**Work instructions:**
1) In the Art-o-mat text, how much did the photos from the first machine sell for?
2) From the Art-o-mat text, return the passage starting with "Since then, Whittington" and going on through "and art commerce.".

These antique carcinogen delivery systems have been disarmed and reclaimed by North Carolinian artist Clark Whittington. They are now Art-o-mat® machines — repurposed cigarette vending machines that dispense art and are, in and of themselves, art.

With geographically poetic justice, Whittington installed his first Art-o-mat® in Winston-Salem in 1997. As part of his art show in a café, he used a recently-banned cigarette vending machine to dispense black and white photos mounted on blocks the size of cigarette packs. They sold for a buck a piece.

Since then, Whittington has salvaged over one hundred old machines from the dustbin –- or the ashtray –- of history. In robin’s egg blue or roadster red, these retro classics are eye-catching eye-candy, like a vintage jukebox or a pinball machine. Whittington salvaged dozens of these defunct machines, revamped, and repurposed them as a conduit for public access to art ownership and art commerce.

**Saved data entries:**
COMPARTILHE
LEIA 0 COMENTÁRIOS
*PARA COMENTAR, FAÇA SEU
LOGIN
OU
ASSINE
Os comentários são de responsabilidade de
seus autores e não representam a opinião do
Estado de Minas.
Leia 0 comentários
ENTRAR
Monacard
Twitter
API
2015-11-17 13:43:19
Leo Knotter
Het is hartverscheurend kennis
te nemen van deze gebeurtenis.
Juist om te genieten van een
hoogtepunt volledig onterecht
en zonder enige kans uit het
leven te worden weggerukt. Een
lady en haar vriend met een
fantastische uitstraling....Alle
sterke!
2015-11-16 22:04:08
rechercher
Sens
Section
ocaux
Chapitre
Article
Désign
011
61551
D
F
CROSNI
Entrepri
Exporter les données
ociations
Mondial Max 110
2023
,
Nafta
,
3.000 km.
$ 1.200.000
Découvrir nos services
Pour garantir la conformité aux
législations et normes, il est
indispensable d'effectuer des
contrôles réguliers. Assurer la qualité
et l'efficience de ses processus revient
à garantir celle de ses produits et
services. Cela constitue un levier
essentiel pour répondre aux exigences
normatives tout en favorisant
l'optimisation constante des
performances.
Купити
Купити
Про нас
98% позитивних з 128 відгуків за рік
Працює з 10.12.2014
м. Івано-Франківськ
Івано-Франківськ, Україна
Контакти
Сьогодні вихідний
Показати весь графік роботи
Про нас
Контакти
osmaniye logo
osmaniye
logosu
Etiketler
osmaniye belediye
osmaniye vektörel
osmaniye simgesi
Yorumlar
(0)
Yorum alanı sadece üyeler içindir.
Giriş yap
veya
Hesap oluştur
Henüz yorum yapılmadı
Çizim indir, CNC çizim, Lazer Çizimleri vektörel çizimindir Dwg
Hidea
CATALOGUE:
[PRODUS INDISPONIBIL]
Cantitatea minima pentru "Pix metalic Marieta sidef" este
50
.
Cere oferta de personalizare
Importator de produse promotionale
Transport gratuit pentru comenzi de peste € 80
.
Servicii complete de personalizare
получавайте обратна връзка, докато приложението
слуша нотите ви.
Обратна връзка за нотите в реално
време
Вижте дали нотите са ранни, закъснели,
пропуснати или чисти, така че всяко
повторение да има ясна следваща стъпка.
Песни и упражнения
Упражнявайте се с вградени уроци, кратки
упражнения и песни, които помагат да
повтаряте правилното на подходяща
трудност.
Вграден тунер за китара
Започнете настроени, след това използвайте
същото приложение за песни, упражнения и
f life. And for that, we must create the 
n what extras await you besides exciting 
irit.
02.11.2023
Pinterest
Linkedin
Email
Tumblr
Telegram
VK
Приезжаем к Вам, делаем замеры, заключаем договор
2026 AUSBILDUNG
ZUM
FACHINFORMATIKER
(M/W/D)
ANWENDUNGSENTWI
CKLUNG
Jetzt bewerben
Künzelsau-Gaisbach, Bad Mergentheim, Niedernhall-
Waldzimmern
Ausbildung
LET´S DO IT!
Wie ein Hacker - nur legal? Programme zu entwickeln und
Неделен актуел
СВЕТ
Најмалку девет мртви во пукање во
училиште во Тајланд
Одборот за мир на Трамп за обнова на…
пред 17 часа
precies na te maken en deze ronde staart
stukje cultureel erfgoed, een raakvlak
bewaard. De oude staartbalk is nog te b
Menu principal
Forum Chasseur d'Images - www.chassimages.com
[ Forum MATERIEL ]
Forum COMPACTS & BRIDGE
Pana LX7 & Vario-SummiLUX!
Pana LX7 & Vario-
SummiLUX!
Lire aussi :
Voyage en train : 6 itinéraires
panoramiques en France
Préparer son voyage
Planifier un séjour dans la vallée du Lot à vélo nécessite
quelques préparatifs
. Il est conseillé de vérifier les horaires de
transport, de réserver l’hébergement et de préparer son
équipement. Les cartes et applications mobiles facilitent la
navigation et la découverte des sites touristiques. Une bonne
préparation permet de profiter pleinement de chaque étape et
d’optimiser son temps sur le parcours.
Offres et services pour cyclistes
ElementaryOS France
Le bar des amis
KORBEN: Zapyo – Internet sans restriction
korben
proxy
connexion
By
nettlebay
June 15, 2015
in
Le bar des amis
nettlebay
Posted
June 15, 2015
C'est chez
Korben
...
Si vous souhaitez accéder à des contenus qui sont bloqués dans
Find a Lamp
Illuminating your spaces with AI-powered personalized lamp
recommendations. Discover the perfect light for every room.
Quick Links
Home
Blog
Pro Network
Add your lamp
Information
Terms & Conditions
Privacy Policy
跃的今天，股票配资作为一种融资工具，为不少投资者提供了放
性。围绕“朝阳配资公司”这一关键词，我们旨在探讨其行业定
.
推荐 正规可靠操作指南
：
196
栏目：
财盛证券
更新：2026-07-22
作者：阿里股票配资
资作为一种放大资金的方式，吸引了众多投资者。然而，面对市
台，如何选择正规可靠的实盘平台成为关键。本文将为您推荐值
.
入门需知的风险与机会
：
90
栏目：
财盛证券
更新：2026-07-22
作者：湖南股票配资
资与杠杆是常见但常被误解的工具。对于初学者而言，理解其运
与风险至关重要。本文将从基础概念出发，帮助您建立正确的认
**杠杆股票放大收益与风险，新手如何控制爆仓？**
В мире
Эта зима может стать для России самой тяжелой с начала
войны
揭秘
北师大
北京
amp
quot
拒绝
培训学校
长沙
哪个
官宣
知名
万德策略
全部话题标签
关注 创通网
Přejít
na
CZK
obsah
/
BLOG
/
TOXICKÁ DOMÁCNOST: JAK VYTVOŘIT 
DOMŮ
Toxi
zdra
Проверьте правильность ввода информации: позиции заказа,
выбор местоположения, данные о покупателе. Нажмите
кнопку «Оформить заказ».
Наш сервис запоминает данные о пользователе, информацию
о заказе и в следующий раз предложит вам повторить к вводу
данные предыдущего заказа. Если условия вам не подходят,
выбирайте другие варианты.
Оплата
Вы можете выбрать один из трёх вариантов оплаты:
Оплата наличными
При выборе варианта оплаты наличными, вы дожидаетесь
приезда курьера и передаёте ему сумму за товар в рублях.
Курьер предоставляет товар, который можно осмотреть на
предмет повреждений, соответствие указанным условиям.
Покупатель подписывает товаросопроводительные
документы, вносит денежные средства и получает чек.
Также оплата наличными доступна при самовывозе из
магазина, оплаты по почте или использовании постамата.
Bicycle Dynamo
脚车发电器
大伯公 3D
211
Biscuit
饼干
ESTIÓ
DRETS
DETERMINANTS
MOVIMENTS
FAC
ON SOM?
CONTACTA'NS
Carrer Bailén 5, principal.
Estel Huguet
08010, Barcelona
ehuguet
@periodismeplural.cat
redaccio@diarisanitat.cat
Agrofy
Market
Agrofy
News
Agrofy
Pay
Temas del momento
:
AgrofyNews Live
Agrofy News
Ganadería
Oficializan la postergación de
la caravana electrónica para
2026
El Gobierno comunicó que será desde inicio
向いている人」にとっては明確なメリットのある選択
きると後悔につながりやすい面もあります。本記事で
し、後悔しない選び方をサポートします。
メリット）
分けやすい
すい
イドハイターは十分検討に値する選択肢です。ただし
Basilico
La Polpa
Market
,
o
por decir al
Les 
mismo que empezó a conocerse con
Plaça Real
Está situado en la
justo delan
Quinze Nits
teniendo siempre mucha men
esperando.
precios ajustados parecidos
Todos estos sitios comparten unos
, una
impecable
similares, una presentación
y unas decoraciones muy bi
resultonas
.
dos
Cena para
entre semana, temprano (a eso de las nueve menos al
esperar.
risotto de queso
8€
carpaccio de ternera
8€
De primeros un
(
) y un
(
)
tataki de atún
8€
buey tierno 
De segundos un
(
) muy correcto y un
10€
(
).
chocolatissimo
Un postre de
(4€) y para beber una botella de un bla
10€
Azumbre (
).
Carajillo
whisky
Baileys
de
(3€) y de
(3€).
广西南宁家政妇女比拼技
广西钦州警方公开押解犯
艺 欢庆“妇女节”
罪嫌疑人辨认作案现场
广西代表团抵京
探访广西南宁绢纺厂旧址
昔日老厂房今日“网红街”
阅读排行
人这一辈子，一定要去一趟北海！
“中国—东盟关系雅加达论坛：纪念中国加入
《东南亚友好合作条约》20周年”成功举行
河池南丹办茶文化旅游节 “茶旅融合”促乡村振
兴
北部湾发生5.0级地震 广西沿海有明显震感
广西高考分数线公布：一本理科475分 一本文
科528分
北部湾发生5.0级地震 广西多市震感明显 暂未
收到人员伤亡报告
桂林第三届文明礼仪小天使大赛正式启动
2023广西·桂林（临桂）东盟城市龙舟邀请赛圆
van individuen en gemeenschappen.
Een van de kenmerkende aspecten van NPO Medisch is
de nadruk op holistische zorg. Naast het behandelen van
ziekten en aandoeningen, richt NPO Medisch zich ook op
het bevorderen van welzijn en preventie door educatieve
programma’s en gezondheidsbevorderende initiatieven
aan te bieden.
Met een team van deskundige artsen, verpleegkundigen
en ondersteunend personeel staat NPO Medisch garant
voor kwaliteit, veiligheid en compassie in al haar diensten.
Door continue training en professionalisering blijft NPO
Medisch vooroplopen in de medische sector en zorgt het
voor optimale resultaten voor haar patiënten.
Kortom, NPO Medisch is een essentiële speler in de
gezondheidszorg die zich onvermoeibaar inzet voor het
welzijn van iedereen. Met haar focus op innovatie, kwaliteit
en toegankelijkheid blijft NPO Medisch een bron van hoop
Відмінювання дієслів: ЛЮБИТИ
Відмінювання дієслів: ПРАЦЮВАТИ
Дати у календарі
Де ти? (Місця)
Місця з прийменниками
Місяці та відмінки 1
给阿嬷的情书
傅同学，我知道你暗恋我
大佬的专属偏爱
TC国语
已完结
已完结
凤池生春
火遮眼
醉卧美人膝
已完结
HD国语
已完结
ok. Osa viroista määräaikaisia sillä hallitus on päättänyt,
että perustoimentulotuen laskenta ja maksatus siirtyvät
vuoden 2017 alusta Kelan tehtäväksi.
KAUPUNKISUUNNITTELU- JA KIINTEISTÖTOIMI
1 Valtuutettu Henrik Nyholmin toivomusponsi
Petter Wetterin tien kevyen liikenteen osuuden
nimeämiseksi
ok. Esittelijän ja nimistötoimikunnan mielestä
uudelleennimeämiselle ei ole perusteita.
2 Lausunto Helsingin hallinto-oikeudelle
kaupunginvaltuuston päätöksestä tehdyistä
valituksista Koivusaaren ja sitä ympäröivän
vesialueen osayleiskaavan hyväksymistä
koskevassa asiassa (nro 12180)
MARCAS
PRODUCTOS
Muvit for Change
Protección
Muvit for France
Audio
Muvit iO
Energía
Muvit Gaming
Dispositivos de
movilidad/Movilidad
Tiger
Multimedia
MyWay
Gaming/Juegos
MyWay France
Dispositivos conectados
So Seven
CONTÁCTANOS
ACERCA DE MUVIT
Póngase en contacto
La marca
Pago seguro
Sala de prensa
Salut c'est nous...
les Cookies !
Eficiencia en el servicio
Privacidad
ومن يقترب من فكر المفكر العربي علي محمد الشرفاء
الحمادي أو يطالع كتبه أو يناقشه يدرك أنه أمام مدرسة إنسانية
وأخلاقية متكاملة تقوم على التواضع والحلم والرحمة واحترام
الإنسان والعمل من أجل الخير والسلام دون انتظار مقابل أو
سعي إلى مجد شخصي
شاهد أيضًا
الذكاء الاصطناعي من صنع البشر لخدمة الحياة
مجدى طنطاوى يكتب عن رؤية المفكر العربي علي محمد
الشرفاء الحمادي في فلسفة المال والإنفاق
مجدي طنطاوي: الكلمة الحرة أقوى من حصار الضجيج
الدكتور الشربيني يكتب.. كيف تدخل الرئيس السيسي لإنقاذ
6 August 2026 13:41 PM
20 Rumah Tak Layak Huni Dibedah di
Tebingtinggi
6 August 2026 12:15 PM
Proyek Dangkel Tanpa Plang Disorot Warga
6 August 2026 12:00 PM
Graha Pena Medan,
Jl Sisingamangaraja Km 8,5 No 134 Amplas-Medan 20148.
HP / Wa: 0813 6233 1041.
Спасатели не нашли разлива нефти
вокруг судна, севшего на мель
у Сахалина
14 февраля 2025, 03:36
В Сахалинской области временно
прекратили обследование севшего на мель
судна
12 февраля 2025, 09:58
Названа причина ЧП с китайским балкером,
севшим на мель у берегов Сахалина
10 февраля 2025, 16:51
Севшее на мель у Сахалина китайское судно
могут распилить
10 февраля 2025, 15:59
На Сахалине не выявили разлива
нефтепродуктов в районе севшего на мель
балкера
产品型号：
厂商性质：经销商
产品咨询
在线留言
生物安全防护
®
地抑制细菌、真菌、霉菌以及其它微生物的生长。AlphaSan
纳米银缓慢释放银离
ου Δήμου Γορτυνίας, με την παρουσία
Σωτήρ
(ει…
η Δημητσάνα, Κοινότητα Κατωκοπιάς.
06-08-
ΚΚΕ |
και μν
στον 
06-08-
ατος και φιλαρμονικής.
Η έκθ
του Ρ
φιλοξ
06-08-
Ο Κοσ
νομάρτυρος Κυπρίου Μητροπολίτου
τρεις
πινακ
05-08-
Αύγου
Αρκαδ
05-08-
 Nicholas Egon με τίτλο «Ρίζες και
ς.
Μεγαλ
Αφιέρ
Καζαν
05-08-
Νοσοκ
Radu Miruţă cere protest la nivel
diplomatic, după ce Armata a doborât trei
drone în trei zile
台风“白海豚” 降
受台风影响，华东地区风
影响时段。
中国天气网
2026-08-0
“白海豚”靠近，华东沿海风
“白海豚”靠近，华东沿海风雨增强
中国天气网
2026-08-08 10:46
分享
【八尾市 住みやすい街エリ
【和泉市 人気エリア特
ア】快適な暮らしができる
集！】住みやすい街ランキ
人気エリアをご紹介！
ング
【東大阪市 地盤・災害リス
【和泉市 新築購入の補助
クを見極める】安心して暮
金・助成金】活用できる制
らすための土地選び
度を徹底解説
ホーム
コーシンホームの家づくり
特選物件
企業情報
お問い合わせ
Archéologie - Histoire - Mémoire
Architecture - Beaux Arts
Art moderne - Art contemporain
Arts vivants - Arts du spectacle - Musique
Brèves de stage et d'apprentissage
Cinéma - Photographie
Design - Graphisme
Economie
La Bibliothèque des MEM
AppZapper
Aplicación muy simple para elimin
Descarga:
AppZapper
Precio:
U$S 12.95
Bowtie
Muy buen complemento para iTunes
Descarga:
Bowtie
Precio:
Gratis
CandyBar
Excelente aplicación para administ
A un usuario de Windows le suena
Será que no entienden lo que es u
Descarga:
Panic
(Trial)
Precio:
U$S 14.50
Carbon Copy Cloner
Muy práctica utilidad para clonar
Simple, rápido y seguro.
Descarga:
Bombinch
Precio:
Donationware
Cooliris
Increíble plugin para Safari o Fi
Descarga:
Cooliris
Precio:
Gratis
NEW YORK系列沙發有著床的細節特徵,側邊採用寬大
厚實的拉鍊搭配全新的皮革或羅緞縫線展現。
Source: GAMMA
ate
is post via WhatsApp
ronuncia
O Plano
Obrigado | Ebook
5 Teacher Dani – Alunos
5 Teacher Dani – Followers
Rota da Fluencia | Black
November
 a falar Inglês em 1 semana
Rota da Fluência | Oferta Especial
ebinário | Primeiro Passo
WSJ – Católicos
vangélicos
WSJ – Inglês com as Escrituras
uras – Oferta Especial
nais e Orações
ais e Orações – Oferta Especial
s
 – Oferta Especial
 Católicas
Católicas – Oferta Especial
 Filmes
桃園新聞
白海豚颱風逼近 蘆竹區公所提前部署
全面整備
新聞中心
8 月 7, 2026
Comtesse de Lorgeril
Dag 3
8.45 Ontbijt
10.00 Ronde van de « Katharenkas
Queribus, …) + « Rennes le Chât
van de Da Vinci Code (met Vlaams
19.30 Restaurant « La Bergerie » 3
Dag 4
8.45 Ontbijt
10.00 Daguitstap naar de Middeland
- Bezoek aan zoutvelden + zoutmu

**Exercise solutions:**
1) They sold for a buck a piece.

2)
Since then, Whittington has salvaged over one hundred old machines from the dustbin –- or the ashtray –- of history. In robin’s egg blue or roadster red, these retro classics are eye-catching eye-candy, like a vintage jukebox or a pinball machine. Whittington salvaged dozens of these defunct machines, revamped, and repurposed them as a conduit for public access to art ownership and art commerce.